Reviews Books Published 17 July 2012

International Prize for Arabic Fiction

Royal Festival Hall | Southbank ⋄ 6th July 2012

The politics of place.

Viv Jackson

The Arab Spring revolutions were televised. In place of the stereotype of the homogenous ‘Arab Street’, news-watching UK audiences suddenly saw diverse men and women from across the Middle East eloquently disagreeing about the future of their states. Similarly, the International Prize for Arabic Fiction (IPAF) shows that consensus and casual prejudices about Arabic novels are difficult to sustain. At this month’s London Literature Festival, key figures involved with organising, translating and judging the Prize expressed a refreshing lack of unity about aspects of contemporary Arabic literature as well as the influence of the prize itself upon Arab authors.

The IPAF has been running since 2007: it is currently funded by the Emirates foundation in Abu Dhabi, and supported by the Booker Prize Foundation in London. This year, Rabee Jaber won with The Druze of Belgrade: a case of mistaken identity set in the 1860s that exiles a ordinary Christian Lebanese man to prison at the edges of the Ottoman empire, in Serbia, amongst Druze co-patriots. The prize has started to bring together an international Arabic-reading audience across stubborn national reading divides in the Middle East, said translator and journalist Jonathan Wright. He added that the IPAF is also a “massive incentive” for authors to get writing, given that it is financially outstanding in the Arabic world ($50,000 for the winner and $10,000 for those on the shortlist) and ensures foreign language translation.

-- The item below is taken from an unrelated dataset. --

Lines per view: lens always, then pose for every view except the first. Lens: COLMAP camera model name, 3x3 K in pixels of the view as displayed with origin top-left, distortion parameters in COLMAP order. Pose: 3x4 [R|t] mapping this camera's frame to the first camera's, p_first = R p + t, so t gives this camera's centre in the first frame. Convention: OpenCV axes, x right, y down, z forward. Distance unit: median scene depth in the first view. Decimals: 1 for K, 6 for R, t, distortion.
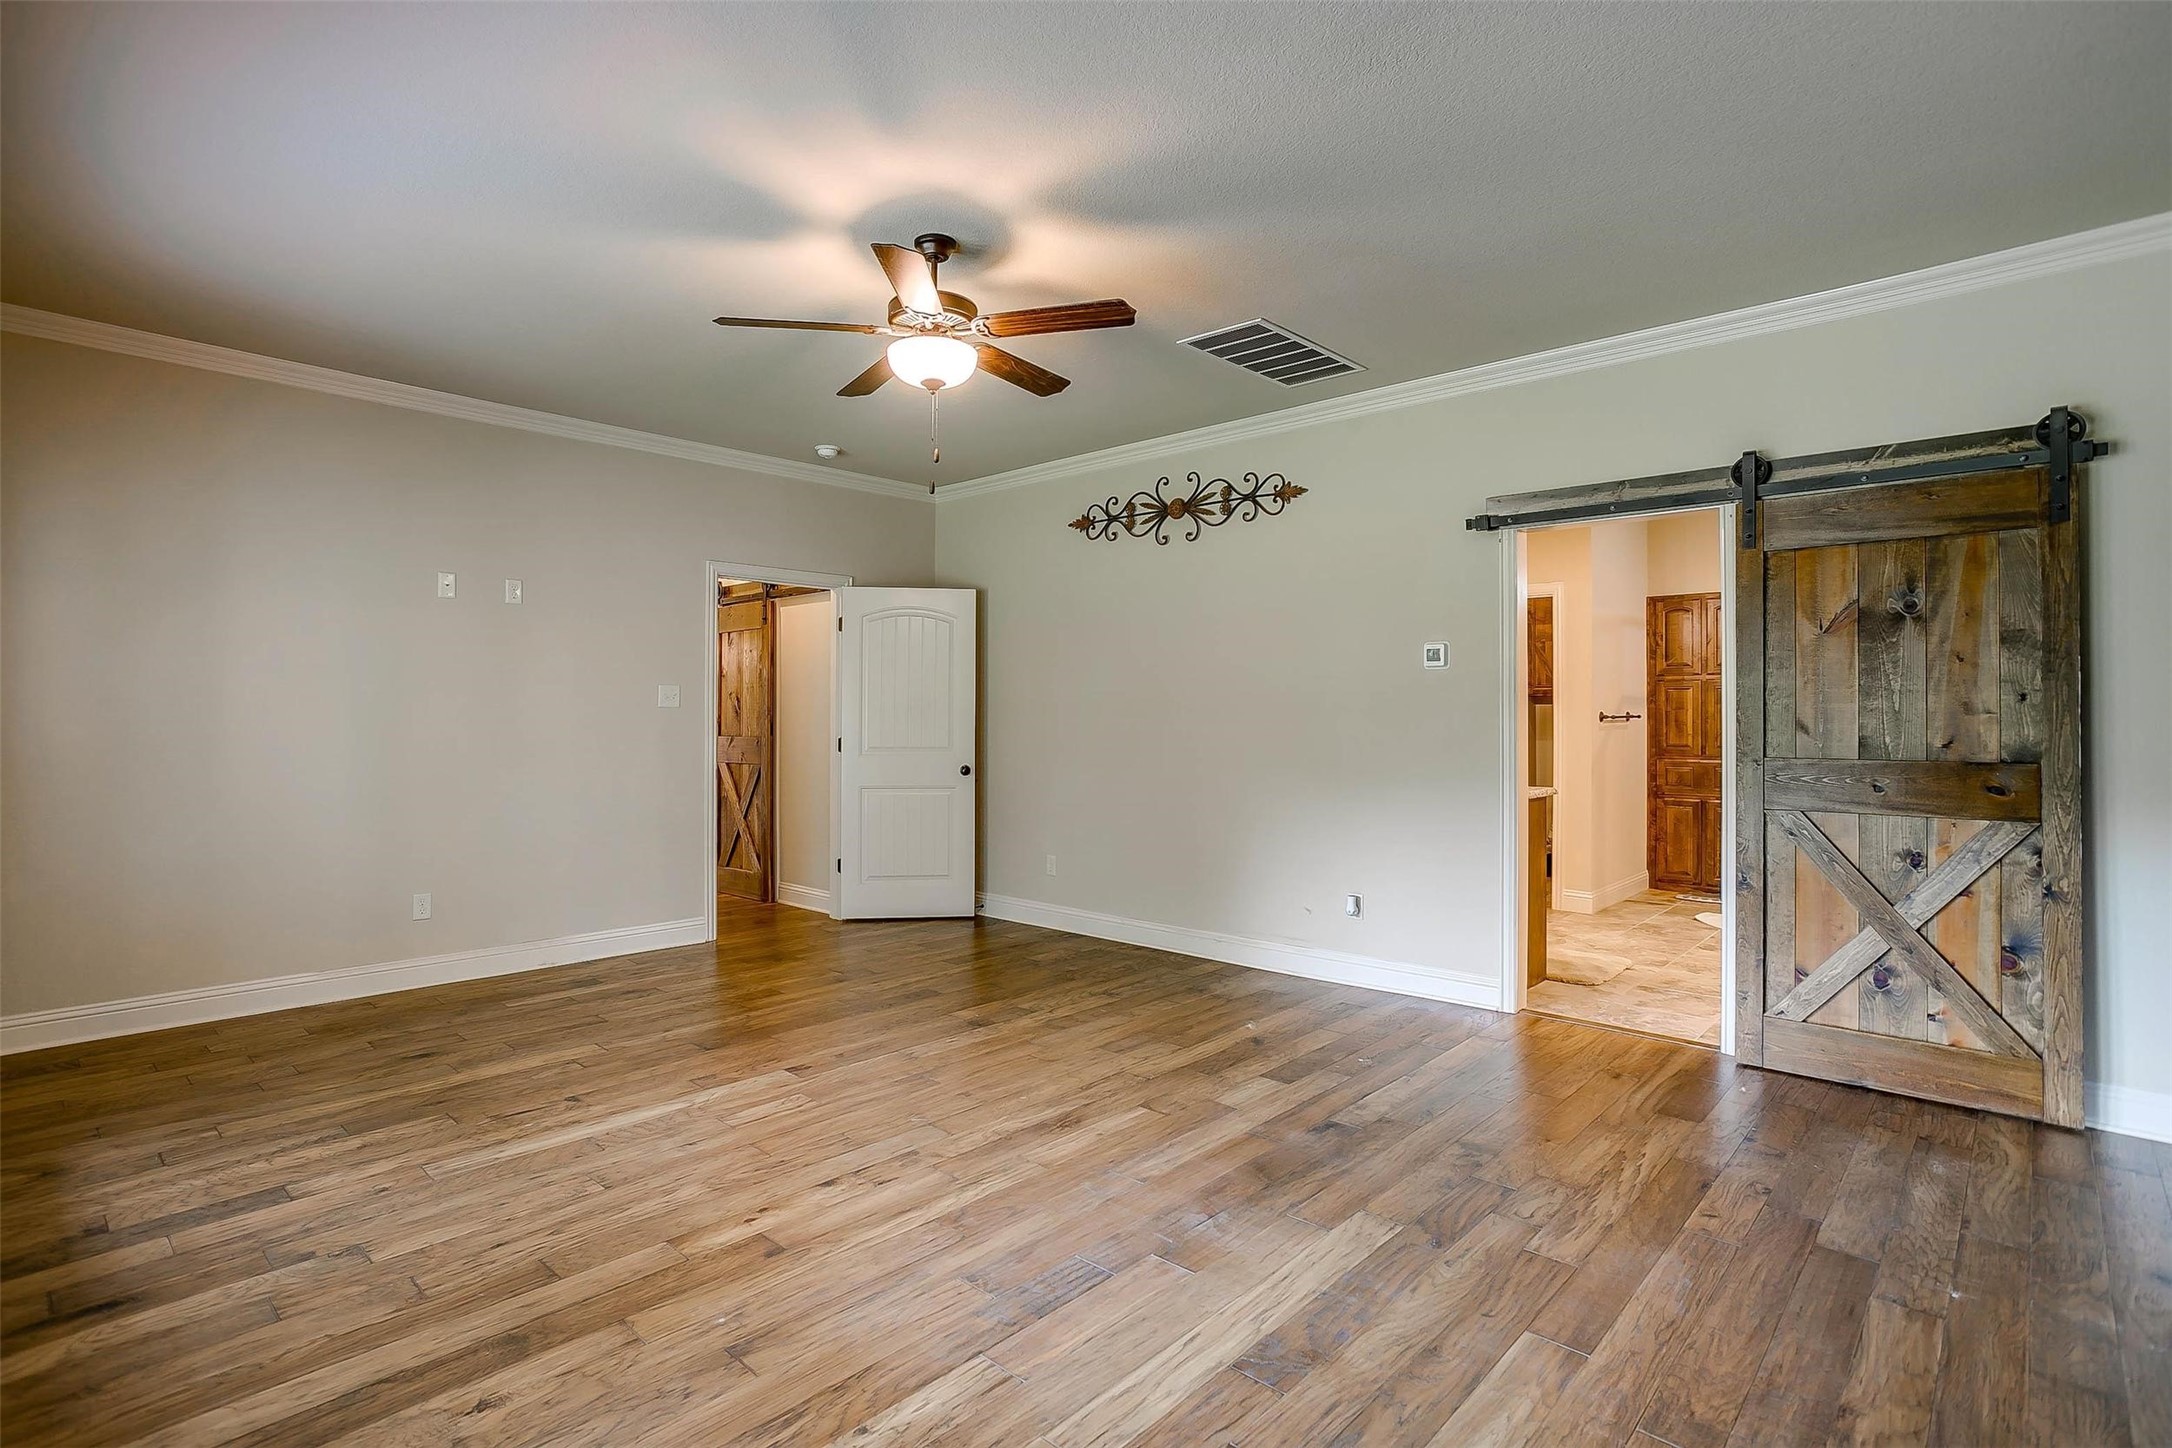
lens RADIAL K [[1053.7, 0, 1078.1], [0, 1053.7, 711.2], [0, 0, 1]] dist [-0.043970, 0.021373]
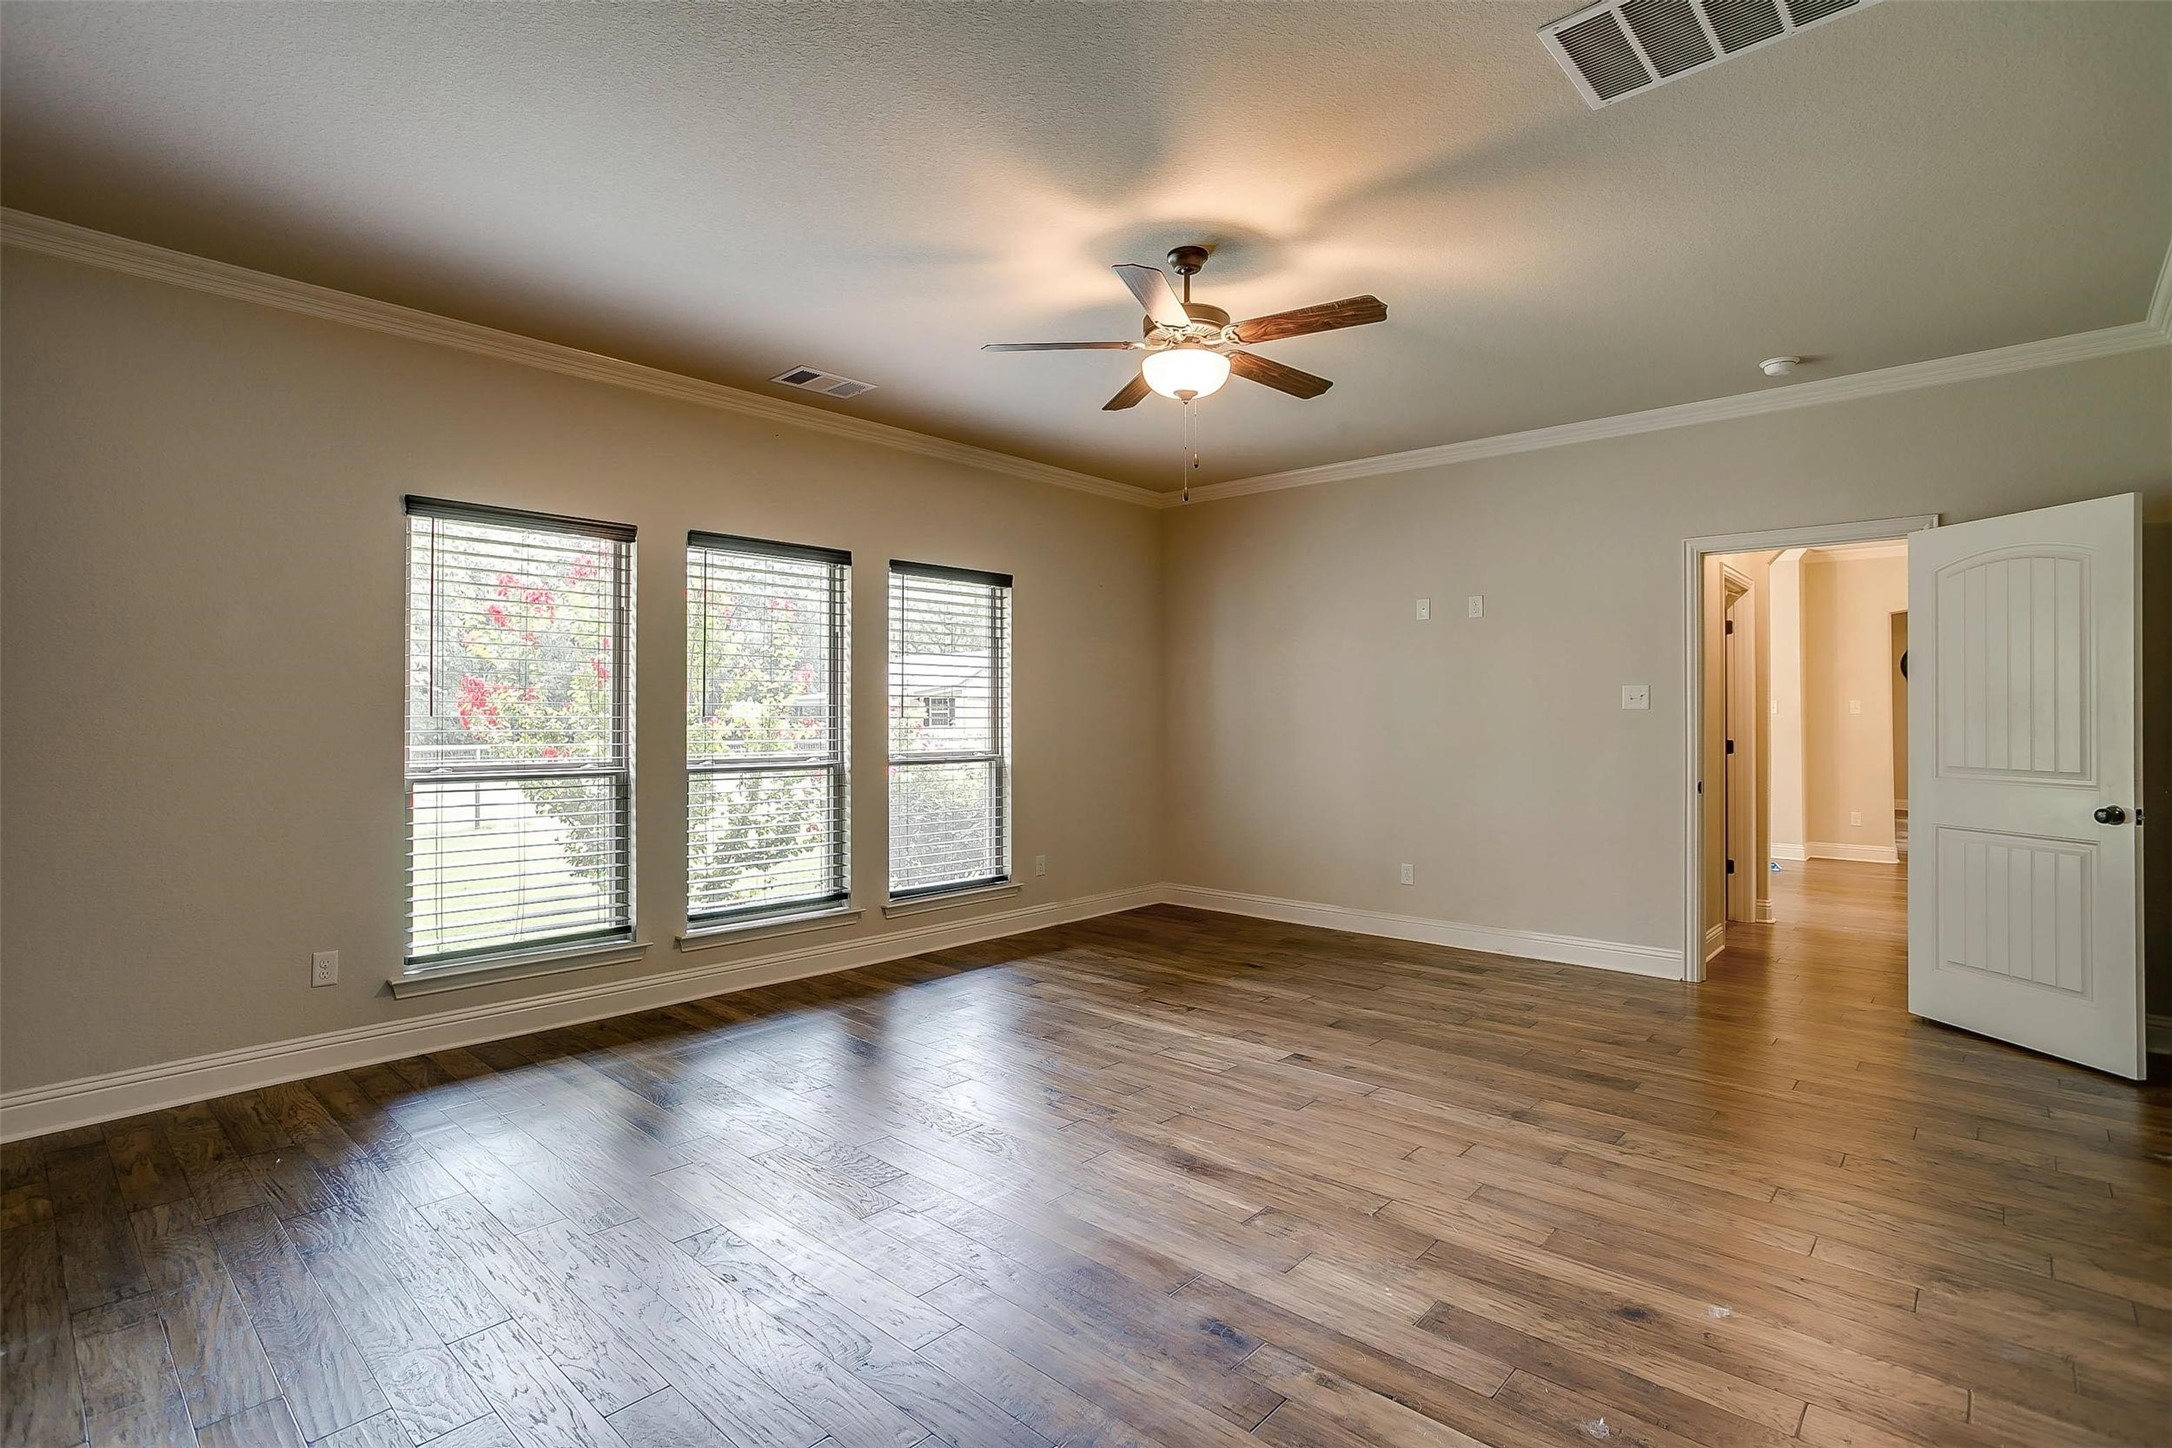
lens RADIAL K [[1053.7, 0, 1087.6], [0, 1053.7, 716.0], [0, 0, 1]] dist [-0.043970, 0.021373]
pose [[0.016009, -0.003130, -0.999867, 0.771543], [0.002615, 0.999992, -0.003089, 0.005310], [0.999868, -0.002565, 0.016017, 0.774342]]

Yet, Wright wonders if the prize may – although he had no hard evidence for it – encourage Arab authors to target a Western, rather than Arabic, readership: “It seems a little odd writing in one language but addressing readers of another language.” The hunger of Western book-reading audiences for Arabic novels, as Judge Maudie Bitar reflected, may not only be for new literary perspectives on being a human being, but also for a “tourist” experience in the exotic Middle East. However IPAL trustee Professor Marie Therese Abdel-Messih argued that today’s Arabic novelists are inevitably exposed to other geographical and cultural worlds, living in a contemporary condition of “cosmopolitan citizenship”. Many Arabic writers even physically live in the West as Bitar pointed out : “They become different whether they like it or not”. Common themes this year reflected writers’ engagement with the idea of place: dilemmas of belonging; ideology; estrangement from both home and destination societies; and the existential crises that such questions prompt.

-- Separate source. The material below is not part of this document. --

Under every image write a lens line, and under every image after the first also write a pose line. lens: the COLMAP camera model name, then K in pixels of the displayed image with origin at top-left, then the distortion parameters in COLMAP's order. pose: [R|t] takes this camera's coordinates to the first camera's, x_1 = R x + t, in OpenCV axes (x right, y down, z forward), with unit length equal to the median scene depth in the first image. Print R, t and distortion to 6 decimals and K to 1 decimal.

The prize also bears witness to emerging directions in Arabic writing technique. The florid, lyrical, embellished prose of the past is giving way to what Wright calls “a pithy Arabic fiction,” more easily digestible to Western authors in translation. Yet, this was not necessarily a cause for celebration- Abdel-Messih lamented that the beauty of Arabic literary writing could be lost in more commercial novels.

In a literary world that is clearly distinct from, yet inexorably linked to, the dominating market and cultural forces of the West, the International Prize for Arabic Literature is an exciting site for productive contention.